El trasfondo del conflicto excede a EANA. La definición salarial no depende directamente de la empresa, ya que, como organismo estatal, está sujeta a la pauta fijada por el área de Empleo Público, bajo la órbita del Gobierno nacional. Esa limitación es uno de los principales puntos de fricción en la mesa de negociación.

Desde el Ejecutivo recuerdan además que los servicios de navegación aérea son considerados esenciales por ley. Esto implica que cualquier medida de fuerza debe ser notificada con al menos cinco días de anticipación y no puede afectar a más del 45% de las operaciones. Mientras la conciliación obligatoria esté vigente, el gremio tiene prohibido avanzar con paros o asambleas que alteren el servicio.

La normativa laboral habilita a la Secretaría de Trabajo a conceder una prórroga de cinco días hábiles adicionales a pedido de la empresa, con el objetivo de agotar las instancias de diálogo antes de que el sindicato, conducido por Paola Barritta, recupere la facultad de retomar acciones gremiales que podrían impactar de lleno en el transporte aéreo.
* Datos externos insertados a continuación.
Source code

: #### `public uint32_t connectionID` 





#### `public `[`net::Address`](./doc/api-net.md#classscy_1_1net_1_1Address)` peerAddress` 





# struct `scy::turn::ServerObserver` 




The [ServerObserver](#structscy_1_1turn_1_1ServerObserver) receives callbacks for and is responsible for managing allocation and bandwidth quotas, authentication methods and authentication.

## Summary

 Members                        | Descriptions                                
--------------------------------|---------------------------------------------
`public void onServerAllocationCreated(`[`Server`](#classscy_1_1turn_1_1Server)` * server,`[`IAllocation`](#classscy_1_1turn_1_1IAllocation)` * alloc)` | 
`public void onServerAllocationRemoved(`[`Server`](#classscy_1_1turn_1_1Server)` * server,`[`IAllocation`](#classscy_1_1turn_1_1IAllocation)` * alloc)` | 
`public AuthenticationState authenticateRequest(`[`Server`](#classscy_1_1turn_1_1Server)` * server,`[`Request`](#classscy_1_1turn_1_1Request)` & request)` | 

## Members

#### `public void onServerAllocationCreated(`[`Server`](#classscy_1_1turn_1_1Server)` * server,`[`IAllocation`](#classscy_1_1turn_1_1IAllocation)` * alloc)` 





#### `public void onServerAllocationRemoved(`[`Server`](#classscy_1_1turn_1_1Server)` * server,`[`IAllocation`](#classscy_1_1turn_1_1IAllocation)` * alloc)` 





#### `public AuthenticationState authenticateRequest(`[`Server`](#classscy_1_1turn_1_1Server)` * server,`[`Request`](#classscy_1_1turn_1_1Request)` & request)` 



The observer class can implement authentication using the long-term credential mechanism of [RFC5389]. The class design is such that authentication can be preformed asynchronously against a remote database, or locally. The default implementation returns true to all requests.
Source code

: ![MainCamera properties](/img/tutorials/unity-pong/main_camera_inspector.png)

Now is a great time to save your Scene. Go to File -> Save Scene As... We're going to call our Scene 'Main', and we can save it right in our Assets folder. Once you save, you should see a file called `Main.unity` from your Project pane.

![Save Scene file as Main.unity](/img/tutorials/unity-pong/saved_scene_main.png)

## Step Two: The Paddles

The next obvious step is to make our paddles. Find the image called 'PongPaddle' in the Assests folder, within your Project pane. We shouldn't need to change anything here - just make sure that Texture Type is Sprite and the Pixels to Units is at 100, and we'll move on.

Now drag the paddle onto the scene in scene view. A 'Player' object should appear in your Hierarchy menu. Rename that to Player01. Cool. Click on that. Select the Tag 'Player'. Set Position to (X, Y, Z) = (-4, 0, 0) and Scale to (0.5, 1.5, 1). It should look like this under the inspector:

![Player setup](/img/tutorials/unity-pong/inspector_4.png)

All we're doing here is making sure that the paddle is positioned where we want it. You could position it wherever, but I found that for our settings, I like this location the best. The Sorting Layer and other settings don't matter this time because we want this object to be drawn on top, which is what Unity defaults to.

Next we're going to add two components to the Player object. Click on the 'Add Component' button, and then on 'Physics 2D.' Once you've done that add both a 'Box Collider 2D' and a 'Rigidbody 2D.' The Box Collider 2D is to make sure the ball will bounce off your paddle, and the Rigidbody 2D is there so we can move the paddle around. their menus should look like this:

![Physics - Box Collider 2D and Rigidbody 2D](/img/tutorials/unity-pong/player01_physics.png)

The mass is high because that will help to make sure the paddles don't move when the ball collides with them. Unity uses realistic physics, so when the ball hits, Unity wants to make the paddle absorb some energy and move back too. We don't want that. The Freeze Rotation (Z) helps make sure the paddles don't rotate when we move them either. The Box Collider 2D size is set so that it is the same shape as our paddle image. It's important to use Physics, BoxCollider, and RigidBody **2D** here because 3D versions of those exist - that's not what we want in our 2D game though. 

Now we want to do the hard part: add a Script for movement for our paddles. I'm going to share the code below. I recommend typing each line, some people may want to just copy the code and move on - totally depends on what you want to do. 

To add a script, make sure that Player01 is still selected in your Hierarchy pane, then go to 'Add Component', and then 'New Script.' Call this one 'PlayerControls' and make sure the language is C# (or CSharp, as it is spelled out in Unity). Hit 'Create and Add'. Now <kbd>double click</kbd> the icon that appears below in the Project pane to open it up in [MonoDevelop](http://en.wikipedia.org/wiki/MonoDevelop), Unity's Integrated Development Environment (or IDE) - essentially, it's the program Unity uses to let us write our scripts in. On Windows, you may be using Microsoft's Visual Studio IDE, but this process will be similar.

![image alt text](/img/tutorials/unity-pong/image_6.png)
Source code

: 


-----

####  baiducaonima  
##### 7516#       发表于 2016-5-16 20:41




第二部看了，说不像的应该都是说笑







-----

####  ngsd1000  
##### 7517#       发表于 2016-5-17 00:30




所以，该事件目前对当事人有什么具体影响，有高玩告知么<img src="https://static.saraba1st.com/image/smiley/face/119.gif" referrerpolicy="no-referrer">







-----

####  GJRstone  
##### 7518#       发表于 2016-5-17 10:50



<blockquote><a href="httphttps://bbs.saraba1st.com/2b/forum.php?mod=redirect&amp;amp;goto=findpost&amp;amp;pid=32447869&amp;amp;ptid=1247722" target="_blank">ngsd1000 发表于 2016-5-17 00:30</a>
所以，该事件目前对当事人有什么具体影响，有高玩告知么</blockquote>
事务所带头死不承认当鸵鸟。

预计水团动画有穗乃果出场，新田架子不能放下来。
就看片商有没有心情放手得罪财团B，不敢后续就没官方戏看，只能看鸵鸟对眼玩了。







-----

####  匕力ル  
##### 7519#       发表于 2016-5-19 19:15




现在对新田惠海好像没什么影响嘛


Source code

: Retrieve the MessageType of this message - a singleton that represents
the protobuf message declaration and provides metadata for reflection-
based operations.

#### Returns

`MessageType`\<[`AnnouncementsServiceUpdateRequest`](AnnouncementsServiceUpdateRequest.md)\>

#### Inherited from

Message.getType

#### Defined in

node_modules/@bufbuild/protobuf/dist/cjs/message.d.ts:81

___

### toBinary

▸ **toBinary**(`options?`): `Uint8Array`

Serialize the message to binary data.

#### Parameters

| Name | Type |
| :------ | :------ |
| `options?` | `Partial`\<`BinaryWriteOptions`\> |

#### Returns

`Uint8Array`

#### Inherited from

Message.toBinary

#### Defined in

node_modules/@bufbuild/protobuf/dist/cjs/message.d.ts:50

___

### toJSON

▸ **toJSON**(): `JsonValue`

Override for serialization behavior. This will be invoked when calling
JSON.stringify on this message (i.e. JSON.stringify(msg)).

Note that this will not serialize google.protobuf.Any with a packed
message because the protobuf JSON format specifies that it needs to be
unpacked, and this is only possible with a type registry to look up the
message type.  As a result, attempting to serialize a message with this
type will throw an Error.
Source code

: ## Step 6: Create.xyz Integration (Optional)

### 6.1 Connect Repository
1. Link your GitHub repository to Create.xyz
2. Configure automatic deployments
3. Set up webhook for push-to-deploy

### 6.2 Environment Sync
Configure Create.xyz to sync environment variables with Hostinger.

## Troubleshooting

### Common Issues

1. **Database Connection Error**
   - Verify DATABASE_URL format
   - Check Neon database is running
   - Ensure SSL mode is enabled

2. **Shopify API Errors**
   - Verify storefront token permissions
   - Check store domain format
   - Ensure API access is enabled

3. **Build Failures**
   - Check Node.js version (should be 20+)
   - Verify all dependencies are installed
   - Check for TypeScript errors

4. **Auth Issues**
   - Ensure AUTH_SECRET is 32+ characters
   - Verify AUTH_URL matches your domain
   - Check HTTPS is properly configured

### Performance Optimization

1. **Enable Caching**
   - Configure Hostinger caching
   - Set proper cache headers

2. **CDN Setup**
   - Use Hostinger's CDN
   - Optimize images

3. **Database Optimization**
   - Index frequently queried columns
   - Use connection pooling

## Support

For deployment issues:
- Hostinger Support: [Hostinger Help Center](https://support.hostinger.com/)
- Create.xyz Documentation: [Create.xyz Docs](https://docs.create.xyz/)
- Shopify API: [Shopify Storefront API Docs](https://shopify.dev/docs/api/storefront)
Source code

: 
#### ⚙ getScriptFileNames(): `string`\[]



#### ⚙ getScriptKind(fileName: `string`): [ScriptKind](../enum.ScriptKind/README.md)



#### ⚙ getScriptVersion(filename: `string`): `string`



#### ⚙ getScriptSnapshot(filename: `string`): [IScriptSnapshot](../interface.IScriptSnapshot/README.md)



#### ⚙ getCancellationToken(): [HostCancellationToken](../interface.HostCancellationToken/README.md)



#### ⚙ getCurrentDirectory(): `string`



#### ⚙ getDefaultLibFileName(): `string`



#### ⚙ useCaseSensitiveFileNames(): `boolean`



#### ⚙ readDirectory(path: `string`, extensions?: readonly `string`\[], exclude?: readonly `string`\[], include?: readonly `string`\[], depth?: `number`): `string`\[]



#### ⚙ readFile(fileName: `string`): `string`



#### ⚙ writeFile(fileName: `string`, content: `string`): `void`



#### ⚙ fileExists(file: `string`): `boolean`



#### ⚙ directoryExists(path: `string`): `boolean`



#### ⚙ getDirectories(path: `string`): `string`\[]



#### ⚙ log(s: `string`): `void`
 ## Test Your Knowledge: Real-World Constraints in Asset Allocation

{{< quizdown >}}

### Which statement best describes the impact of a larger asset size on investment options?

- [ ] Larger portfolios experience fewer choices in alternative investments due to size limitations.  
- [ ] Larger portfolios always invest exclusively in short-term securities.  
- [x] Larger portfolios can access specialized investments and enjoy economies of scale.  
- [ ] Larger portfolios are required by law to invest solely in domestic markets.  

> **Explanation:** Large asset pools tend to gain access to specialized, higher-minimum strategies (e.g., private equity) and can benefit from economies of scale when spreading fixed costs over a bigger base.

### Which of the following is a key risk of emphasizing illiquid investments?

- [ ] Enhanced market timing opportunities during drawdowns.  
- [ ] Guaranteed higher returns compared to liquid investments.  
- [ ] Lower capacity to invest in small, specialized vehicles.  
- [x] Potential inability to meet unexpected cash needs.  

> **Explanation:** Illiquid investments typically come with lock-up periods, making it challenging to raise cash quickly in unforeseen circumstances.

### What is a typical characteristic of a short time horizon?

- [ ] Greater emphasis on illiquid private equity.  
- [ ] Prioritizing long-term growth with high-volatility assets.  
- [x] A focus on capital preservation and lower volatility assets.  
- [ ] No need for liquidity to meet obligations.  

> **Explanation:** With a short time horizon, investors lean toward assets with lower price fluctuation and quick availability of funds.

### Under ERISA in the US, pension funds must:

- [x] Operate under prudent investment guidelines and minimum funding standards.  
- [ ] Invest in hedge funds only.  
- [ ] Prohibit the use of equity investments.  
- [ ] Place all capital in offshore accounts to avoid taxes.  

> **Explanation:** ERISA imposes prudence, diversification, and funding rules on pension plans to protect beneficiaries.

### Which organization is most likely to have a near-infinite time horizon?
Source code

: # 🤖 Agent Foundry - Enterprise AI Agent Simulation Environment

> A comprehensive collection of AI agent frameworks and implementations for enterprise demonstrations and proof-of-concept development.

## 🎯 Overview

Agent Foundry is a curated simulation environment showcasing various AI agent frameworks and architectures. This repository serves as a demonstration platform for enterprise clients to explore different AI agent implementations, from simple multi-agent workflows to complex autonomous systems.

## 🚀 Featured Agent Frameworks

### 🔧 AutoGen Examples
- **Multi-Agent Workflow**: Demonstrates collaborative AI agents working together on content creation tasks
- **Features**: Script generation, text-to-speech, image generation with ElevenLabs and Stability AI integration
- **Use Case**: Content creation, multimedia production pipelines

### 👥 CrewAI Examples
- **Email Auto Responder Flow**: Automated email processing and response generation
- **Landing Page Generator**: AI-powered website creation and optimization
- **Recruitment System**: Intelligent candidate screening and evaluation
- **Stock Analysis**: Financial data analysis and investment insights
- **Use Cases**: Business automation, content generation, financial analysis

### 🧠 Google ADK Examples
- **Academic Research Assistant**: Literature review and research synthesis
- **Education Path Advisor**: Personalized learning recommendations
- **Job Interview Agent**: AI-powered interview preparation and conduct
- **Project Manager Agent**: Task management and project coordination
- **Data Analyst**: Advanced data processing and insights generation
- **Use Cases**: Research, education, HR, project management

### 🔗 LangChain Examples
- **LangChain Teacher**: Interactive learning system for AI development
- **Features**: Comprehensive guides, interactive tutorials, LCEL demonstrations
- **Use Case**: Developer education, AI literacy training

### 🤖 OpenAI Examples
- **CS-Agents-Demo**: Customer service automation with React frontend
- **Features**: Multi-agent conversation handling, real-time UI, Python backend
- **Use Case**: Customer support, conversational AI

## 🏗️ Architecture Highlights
El conflicto entre EANA y ATEPSA no es nuevo. En julio del año pasado, en la previa de las vacaciones de invierno, una conciliación obligatoria frenó un esquema de protestas que amenazaba el receso invernal. Sin embargo, en agosto se concretaron tres jornadas de paro nacional, que derivaron en un acuerdo transitorio con una recomposición salarial del 15% en cuatro tramos.

La tregua volvió a romperse en noviembre, cuando el gremio impulsó nueve jornadas de paro focalizadas en vuelos de carga y paralizó capacitaciones técnicas y tareas de mantenimiento. En diciembre, las medidas se extendieron a vuelos de pasajeros durante dos días, lo que llevó al dictado de la actual conciliación obligatoria.

En paralelo, el conflicto escaló al ámbito judicial. La Justicia federal investiga un presunto fraude administrativo vinculado a un acta paritaria de fines de 2023, que habría establecido aumentos anticipados para 2024 y que no figura en los registros oficiales de EANA. En esa causa se analiza la responsabilidad de la ex presidenta de la empresa, Gabriela Logatto, y de la secretaria general del gremio.

Además, EANA presentó denuncias penales contra ATEPSA por supuestas acciones que habrían puesto en riesgo la seguridad operacional, entre ellas la colocación de elementos sindicales en torres de control que podrían haber interferido con la visibilidad y la operación técnica.

Con el vencimiento de la conciliación, el Gobierno enfrenta una encrucijada. Mientras el área económica mantiene una política de contención salarial, la continuidad del transporte aéreo depende de un recurso humano altamente especializado y difícil de reemplazar. La eventual reactivación del conflicto no solo tendría impacto laboral, sino que podría comprometer la estabilidad de la aviación civil y comercial en todo el país.